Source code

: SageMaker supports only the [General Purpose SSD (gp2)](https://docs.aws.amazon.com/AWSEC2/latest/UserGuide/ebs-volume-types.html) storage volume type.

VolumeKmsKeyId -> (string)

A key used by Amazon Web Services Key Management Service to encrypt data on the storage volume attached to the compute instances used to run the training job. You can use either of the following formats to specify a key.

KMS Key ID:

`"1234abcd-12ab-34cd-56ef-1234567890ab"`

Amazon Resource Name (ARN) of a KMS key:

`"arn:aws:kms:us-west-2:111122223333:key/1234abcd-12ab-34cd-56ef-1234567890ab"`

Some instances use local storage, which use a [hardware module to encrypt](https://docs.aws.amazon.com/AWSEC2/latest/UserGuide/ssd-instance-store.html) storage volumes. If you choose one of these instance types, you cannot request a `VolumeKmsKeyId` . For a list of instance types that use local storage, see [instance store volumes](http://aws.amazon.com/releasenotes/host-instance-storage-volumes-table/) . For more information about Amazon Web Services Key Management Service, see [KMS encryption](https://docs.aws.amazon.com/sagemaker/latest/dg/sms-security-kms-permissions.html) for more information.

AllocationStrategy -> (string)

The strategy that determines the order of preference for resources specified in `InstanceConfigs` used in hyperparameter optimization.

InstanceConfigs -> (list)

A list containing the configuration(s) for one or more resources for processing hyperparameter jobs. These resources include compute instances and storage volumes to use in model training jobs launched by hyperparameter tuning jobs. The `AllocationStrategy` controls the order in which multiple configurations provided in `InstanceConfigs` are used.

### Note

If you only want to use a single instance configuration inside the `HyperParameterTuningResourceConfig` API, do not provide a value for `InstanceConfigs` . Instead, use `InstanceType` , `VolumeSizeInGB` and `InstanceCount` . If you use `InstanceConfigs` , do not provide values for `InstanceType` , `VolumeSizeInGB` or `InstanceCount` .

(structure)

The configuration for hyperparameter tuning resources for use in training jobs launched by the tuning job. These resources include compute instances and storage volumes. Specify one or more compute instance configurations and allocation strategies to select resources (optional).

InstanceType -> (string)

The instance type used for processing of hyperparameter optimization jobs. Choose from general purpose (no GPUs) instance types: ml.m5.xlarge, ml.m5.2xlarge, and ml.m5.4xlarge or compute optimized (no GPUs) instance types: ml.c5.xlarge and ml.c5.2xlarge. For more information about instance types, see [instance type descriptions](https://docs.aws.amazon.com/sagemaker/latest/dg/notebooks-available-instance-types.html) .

Work request. Which lines in the data above contain the word "optimization"? Gather each of those lines in full.

Task solution.
The strategy that determines the order of preference for resources specified in `InstanceConfigs` used in hyperparameter optimization.
The instance type used for processing of hyperparameter optimization jobs. Choose from general purpose (no GPUs) instance types: ml.m5.xlarge, ml.m5.2xlarge, and ml.m5.4xlarge or compute optimized (no GPUs) instance types: ml.c5.xlarge and ml.c5.2xlarge. For more information about instance types, see [instance type descriptions](https://docs.aws.amazon.com/sagemaker/latest/dg/notebooks-available-instance-types.html) .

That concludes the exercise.